(539c) The Effect of Axial Dispersion on Crystal Size Distribution in a Meso-Scale Continuous Oscillatory Baffled Crystallizer | AIChE

(539c) The Effect of Axial Dispersion on Crystal Size Distribution in a Meso-Scale Continuous Oscillatory Baffled Crystallizer

Authors 

Su, Q. - Presenter, Purdue University
Nagy, Z. K., Purdue University
Rielly, C., Loughborough University
The effect of axial dispersion on crystal size distribution in a meso-scale continuous oscillatory baffled crystallizer

Iyke Onyemelukwe1, Qinglin Su2, Zoltan K. Nagy1,2, Chris D. Rielly1

1 Department of Chemical Engineering, Loughborough University,
Loughborough, LE11 3TU, UK

2 Davidson School of Chemical Engineering, Purdue University,
West Lafayette, IN 47906, USA

Abstract

Tubular crystallizers, specifically the continuous oscillatory baffled crystallizer (COBC), for continuous manufacturing have been an active research area in recent years, e.g. investigating how axial dispersion is affected by flow regime, operating conditions and the geometry of the periodic constrictions [1] and how the resulting residence time distribution (RTD) influences the supersaturation distribution and the resulting product crystal size distribution [2]. In this study, an experimental setup of a meso-scale COBC was developed to study the effects of axial dispersion on a cooling crystallization process of the glycine in water system. First, the axial dispersion effect, characterized by the Peclet number, Pe, was measured experimentally by using an imperfect pulse method, tracking the concentration-time history of a tracer at two axial locations after the tracer input for both the liquid and particle phases. Dispersion models for the tracer concentration in each phase were then fitted to calculate the dispersion parameters. The method used a fast Fourier transformation (FFT) to convolute the measured input concentration profile with the parameterized model RTD to almost perfectly match the measured output profile; The effects of the oscillation frequency and amplitude on the dispersion coefficients were studied.

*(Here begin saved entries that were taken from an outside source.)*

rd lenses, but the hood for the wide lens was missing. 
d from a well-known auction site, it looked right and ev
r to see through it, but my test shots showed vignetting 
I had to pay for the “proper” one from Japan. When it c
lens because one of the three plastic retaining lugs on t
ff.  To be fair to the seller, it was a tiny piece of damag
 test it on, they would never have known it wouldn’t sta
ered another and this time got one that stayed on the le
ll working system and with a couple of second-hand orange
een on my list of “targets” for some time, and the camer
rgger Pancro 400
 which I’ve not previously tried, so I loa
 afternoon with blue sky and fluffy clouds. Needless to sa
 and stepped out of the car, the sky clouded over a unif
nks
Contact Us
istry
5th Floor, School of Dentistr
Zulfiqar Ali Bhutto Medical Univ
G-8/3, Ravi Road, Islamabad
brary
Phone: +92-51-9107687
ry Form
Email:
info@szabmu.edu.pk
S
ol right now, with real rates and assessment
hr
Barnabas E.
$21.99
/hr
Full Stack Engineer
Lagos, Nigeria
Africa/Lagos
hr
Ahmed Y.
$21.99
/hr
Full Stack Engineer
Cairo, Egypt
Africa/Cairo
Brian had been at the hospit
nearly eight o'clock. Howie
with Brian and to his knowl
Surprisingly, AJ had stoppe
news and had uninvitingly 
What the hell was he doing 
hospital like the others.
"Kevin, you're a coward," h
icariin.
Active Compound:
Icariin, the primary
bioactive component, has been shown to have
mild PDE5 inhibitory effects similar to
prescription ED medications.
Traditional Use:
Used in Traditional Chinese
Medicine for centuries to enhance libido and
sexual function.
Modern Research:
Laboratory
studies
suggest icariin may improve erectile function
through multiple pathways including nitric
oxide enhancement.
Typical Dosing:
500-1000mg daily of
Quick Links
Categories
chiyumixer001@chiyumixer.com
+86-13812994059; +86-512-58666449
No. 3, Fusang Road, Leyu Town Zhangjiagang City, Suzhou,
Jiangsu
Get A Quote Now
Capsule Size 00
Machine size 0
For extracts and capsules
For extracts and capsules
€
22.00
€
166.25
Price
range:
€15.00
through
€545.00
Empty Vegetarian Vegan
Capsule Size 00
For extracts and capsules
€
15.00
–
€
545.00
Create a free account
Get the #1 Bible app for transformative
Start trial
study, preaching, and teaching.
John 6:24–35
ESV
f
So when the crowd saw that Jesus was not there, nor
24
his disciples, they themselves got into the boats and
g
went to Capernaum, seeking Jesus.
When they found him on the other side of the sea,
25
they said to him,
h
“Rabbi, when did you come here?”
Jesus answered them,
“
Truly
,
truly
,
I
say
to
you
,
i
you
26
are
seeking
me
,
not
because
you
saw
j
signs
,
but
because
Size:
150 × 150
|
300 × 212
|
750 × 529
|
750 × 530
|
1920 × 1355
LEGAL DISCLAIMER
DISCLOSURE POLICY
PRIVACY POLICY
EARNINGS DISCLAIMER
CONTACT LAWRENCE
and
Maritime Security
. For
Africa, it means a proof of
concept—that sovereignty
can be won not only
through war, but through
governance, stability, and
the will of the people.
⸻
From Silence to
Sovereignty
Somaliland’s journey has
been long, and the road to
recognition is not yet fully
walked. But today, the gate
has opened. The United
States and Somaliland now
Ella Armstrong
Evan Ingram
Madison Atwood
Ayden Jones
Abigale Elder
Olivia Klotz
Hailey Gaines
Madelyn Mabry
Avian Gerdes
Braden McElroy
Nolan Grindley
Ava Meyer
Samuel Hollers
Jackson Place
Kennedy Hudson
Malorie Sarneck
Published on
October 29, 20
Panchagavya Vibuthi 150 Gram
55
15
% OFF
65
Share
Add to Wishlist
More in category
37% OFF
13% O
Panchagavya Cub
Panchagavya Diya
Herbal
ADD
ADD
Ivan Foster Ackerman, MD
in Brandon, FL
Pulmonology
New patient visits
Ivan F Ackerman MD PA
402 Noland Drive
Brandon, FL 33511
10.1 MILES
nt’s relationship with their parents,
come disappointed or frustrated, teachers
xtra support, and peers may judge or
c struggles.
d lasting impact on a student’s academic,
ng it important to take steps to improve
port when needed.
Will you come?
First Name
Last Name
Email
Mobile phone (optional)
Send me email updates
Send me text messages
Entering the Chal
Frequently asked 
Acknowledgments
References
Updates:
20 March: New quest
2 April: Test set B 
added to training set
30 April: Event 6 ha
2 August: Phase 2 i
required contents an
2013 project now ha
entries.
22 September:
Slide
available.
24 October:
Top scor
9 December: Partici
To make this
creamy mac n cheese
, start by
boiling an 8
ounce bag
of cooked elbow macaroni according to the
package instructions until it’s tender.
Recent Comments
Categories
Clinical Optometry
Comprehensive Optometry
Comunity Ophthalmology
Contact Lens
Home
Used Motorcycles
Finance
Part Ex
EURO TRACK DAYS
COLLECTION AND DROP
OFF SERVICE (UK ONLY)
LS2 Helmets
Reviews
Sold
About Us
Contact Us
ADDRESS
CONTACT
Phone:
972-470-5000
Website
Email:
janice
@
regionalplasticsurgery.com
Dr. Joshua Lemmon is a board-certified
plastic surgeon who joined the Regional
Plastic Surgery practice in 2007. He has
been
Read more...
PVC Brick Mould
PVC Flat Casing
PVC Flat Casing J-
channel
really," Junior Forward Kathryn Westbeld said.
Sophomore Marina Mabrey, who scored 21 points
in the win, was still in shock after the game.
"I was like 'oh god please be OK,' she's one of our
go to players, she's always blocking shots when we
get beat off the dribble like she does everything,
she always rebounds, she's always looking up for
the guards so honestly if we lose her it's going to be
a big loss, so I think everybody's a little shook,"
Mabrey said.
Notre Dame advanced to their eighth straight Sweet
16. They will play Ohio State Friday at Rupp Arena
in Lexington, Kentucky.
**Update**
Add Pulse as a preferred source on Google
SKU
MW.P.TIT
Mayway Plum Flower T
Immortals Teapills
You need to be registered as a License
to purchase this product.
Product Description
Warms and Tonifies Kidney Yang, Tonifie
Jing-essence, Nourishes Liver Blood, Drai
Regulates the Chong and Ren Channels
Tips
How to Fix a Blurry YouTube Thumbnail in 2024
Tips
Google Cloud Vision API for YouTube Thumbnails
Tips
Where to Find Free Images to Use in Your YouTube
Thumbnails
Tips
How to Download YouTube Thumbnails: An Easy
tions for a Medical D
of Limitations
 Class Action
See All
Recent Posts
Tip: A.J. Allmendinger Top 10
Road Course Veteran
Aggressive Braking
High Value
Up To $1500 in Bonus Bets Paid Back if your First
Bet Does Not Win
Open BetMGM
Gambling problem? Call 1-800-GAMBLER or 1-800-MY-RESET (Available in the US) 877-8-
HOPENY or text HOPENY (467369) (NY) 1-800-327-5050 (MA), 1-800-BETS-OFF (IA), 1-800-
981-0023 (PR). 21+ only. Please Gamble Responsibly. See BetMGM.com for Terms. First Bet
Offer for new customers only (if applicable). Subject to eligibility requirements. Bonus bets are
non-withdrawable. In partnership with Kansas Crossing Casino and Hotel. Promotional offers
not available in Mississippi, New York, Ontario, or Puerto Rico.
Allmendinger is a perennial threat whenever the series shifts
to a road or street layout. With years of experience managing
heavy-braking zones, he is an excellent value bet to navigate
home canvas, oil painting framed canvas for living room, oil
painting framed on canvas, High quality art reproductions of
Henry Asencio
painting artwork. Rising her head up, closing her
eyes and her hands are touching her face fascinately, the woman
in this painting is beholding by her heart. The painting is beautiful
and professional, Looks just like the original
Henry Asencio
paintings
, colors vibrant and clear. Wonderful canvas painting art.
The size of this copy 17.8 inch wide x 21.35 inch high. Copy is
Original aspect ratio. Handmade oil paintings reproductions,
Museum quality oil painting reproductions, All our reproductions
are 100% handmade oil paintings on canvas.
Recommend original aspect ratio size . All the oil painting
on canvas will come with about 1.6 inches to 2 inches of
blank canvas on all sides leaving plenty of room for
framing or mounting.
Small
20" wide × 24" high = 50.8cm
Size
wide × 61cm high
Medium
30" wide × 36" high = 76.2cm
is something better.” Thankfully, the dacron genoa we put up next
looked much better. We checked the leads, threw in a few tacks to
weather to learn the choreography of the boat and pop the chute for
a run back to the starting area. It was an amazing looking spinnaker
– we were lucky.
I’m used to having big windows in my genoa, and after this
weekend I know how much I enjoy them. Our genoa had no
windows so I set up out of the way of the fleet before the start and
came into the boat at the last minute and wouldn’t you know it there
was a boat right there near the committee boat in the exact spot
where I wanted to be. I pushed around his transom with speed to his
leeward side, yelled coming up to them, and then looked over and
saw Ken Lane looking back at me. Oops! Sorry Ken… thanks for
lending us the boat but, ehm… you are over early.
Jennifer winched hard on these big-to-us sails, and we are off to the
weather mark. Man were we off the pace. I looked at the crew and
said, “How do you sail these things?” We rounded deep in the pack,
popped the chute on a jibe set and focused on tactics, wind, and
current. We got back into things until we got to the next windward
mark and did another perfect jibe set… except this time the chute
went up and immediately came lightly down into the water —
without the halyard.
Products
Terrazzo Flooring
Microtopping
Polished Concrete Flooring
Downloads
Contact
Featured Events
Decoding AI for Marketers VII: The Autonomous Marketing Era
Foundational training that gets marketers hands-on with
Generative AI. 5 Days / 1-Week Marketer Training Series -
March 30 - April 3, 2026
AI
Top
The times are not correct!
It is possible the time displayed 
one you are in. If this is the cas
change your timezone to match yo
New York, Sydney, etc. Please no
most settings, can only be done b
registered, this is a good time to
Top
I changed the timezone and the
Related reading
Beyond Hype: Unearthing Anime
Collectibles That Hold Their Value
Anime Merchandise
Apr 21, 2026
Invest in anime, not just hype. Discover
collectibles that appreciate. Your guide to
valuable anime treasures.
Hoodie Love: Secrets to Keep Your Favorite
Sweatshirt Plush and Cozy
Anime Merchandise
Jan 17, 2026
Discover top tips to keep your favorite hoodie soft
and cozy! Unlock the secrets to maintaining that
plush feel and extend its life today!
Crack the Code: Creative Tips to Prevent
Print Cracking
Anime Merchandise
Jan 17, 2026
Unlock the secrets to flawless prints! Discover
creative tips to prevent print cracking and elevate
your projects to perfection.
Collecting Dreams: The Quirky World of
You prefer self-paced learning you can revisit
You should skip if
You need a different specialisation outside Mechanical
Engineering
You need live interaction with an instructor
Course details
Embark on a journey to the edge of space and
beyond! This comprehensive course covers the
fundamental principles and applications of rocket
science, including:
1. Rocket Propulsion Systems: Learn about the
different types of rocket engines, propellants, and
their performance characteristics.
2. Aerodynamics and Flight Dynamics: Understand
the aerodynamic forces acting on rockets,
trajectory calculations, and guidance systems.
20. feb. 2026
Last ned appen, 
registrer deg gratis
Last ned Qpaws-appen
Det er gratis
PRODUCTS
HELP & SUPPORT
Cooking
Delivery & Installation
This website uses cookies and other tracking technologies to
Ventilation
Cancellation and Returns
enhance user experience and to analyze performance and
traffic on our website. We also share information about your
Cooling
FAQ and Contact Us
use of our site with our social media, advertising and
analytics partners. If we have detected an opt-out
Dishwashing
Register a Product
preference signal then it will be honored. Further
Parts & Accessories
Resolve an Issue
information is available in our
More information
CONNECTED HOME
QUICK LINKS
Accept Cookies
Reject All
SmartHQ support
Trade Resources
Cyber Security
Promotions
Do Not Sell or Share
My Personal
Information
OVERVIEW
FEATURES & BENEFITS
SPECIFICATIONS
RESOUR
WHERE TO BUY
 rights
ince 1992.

A seeded cooling crystallization of glycine and water system was run in the meso-COBC under the same range of through-flow and oscillatory operating conditions. Broad crystal size distributions of final crystals were observed. Furthermore, a steady-state mathematical model of COBC, consisting of population balance model of crystals, mass balance equation of solute, and energy balance equation for heat transfer, was developed to provide an in-depth understanding of the dispersion effect on crystal size distribution. It was found that the axial dispersion had a less significant effect on the crystal size distribution under the current operating conditions, whereas the fast cooling rate along the tube had a far greater impact, which results in extensive primary nucleation. An optimal trajectory of temperature along the tube was important in controlling the supersaturation and the crystal size distribution [3]. However, the nature of the counter-current heat transfer, which leads to a series of natural cooling curves, one for each change in jacket temperature, makes difficult the control of temperature trajectory in a limited number of tube segments. Perspectives on using the meso-scale COBC for crystallization kinetics screening for continuous manufacturing and for scaling up to larger COBC facilities will be given.

References

[1]

L. N. Ejim, S. Yerdelen, T. McGlone, I. Onyemelukwe, B. Johnston, A. J. Florence and N. M. Reis, "A factorial approach to understanding the effect of inner geometry of baffled meso-scale tubes on solid suspension and axial dispersion in continuous, oscillatory liquid-solid plug flows," Chemical Engineering Journal, vol. 308, pp. 669-682, 2017.

[2]

R. Kacker, S. I. Regensburg and H. J. Kramer, "Residence time distribution of dispersed liquid and solid phase in a continuous oscillatory flow baffled crystallizer," Chemical Engineering Journal, vol. 317, pp. 413-423, 2017.

[3]

Q. Su, B. Benyahia, Z. K. Nagy and C. D. Rielly, "Mathematical modeling, design, and optimization of a multisegment multiaddition plug-flow crystallizer for antisolvent crystallizations," Organic Process Research Development, vol. 19, pp. 1859-1870, 2015.